In a report released yesterday, AMS noted that “despite the many successes and exciting potential of GWA studies, there is considerable scope to further capitalize on the opportunities and secure real benefits for healthcare,” though it adds that “fulfilling this promise will take time.”
AMS is a network of biomedical scientists from commercial and academic organizations in the UK. The report’s recommendations are drawn from an October 2008 meeting on GWAS that was supported by GlaxoSmithKline.
A key challenge for GWAS, the report notes, is “moving from a statistical indication that a gene variant or region of
DNA is involved in a disease, to locating and identifying causal variants and the associated biological pathways.” This challenge “can only be met by greater integration between three historically distinct approaches to disease causality: genetic mapping, epidemiology and studies of pathophysiological mechanisms.”
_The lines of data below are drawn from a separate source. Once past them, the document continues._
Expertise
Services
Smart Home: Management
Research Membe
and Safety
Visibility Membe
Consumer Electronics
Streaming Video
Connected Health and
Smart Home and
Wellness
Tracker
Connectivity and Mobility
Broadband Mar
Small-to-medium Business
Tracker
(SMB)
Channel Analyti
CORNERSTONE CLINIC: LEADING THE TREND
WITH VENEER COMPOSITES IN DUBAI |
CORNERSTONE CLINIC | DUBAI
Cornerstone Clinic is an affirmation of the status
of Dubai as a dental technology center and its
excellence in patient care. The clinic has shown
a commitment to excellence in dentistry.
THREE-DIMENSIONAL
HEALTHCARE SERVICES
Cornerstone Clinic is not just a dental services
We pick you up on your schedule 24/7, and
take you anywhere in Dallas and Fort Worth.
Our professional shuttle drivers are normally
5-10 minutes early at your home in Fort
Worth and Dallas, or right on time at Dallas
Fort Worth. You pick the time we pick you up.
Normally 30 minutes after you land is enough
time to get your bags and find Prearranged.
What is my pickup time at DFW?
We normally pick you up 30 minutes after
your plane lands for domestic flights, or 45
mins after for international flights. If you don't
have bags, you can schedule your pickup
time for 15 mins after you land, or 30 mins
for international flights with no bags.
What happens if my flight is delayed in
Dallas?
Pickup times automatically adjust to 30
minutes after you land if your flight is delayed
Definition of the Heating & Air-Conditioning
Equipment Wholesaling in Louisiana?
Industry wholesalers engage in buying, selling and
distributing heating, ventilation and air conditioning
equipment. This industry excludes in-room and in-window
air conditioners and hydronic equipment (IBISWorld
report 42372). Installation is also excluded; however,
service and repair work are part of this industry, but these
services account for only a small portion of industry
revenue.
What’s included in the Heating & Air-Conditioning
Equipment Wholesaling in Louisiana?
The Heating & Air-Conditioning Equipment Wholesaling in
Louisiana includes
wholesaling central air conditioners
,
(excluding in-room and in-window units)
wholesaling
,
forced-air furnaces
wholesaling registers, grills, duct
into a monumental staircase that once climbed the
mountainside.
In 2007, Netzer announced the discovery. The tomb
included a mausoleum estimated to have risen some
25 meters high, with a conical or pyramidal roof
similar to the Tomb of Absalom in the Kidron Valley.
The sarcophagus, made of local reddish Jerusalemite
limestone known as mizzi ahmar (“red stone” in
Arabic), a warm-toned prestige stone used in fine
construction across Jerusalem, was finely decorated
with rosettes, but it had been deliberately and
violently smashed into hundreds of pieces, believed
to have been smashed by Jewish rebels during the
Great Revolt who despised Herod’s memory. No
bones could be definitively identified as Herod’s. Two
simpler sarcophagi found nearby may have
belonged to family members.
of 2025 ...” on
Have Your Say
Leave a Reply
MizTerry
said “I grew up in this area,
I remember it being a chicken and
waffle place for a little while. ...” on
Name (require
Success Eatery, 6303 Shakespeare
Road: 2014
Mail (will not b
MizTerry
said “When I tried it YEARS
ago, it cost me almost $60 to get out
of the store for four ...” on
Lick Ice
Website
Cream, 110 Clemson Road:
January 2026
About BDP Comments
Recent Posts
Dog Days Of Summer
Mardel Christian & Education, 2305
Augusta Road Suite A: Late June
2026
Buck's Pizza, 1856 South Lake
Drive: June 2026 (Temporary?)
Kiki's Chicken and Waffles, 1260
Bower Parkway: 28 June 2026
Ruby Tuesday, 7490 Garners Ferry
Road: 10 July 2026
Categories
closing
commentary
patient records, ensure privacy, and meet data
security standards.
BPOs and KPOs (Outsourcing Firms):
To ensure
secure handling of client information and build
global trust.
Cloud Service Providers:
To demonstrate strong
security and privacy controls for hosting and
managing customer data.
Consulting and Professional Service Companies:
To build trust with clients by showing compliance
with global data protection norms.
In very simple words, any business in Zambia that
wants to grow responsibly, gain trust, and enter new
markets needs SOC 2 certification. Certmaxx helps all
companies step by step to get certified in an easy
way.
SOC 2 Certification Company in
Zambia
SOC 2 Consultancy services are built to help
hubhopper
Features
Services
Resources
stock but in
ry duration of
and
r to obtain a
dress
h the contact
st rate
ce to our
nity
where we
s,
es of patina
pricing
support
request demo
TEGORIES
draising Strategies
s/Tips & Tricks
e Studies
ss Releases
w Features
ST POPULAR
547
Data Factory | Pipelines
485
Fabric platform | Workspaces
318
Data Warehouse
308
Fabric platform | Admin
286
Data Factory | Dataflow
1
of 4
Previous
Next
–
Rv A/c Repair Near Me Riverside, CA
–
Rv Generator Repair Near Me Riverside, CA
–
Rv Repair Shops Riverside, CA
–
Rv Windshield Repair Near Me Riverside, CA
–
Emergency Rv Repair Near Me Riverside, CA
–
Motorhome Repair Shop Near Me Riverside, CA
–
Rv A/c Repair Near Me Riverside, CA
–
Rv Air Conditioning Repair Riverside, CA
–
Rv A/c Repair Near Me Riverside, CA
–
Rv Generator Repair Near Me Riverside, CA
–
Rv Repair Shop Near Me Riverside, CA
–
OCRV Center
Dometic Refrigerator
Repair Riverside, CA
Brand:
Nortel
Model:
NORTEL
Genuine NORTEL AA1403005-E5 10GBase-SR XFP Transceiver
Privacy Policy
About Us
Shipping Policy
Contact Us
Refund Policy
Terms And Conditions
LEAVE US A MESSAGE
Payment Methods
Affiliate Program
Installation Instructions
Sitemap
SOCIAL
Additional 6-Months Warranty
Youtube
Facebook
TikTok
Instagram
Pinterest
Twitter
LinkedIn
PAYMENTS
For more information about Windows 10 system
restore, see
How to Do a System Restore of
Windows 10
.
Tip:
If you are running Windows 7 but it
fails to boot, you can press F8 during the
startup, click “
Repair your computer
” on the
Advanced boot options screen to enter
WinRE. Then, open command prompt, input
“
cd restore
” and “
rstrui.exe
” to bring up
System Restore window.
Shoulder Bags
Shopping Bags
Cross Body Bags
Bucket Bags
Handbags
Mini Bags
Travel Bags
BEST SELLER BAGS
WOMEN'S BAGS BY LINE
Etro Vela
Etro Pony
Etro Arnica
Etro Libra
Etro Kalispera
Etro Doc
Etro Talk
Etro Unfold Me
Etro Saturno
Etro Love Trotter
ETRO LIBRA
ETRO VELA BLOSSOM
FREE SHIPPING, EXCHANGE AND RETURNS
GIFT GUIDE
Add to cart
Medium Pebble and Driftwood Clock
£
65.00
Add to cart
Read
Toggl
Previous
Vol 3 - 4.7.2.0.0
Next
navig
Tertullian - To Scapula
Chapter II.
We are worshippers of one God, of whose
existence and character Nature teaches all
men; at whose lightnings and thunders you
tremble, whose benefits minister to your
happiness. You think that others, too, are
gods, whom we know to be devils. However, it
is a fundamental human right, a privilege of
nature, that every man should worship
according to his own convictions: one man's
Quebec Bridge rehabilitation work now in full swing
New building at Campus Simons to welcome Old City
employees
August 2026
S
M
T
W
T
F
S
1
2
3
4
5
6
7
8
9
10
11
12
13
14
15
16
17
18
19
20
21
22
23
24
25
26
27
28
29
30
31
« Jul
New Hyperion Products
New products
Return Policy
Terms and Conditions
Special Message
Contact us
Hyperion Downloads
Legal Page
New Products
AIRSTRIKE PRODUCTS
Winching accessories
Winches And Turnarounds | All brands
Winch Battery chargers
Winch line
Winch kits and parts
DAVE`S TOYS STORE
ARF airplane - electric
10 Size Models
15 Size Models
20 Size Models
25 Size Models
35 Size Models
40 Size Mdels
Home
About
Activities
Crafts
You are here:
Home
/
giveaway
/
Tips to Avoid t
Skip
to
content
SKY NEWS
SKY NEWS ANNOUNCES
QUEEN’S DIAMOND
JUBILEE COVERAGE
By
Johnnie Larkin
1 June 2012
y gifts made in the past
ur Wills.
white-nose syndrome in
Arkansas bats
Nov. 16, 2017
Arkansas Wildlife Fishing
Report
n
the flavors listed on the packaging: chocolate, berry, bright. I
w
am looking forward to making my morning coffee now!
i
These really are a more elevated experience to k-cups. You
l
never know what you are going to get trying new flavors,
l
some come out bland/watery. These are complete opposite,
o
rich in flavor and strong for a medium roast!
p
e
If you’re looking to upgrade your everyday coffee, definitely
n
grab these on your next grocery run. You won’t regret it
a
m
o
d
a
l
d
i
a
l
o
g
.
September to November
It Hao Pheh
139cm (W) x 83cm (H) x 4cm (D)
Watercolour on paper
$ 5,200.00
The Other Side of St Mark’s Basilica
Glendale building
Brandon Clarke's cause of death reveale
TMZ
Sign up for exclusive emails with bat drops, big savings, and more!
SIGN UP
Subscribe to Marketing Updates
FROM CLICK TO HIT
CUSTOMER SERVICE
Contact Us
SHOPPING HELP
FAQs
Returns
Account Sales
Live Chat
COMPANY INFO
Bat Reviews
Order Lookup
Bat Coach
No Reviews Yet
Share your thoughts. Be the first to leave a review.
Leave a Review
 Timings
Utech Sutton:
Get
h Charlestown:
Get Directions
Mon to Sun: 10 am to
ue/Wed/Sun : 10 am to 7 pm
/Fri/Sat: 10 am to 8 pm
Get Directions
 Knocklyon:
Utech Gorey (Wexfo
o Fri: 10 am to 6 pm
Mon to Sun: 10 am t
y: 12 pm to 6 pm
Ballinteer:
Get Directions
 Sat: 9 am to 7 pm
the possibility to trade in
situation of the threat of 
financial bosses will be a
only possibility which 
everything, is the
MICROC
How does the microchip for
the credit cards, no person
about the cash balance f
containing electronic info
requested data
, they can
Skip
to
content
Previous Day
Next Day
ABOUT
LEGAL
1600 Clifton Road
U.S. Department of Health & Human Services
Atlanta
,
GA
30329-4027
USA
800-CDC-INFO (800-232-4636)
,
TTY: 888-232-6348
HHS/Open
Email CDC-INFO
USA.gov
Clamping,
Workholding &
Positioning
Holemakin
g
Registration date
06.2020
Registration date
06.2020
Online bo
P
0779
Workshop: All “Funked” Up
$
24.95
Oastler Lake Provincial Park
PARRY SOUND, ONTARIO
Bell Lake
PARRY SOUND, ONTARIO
In order to move knowledge gained from GWAS closer to medical use, AMS said, there is a need to identify additional factors that contribute to genetic variance, including the role of SNPs, CNVs, and epigenetics.
This will require the collection of samples from diverse populations for multiple diseases that have “some commonality of clinical datasets, patient consent and data access arrangements,” the group added.
AMS also sees a case for integrated epigenetic GWA studies that would combine sequence-based quantitative genetics and epigenome dynamics. “Crucial to this goal” will be initiatives that develop high-resolution reference epigenome maps such as the Alliance for the Human Epigenome and Disease, the report said.
The group also noted that researchers must have access to high-quality data from prospective studies as well as access to population-based samples such as the UK Biobank and disease registries.
There should also be further investment in bioinformatics and statistical methods to interpret sequence data, and tools must be developed to assess gene-gene and gene-environment effects and clinical endpoints, AMS advised.
AMS also pointed to a need for studies of differences in gene expression using diverse tissue types, and it urged the development of improved in vivo and in vitro models for assessing human causal variants.
The aim is to begin to translate the “wave of genetic findings” on common diseases into improved diagnostics, preventions, and treatments.
GWA studies also could contribute more to understanding genetic variation if their results were transferred to other populations, if re-sequencing studies were conducted to find rare variants, and if there were more cohort studies, AMS advised.
“Continued investment will be needed to translate new knowledge into benefits for patients and to ensure that the UK maintains a leading international position in this exciting area,” John Bell, president of the AMS, said in a statement.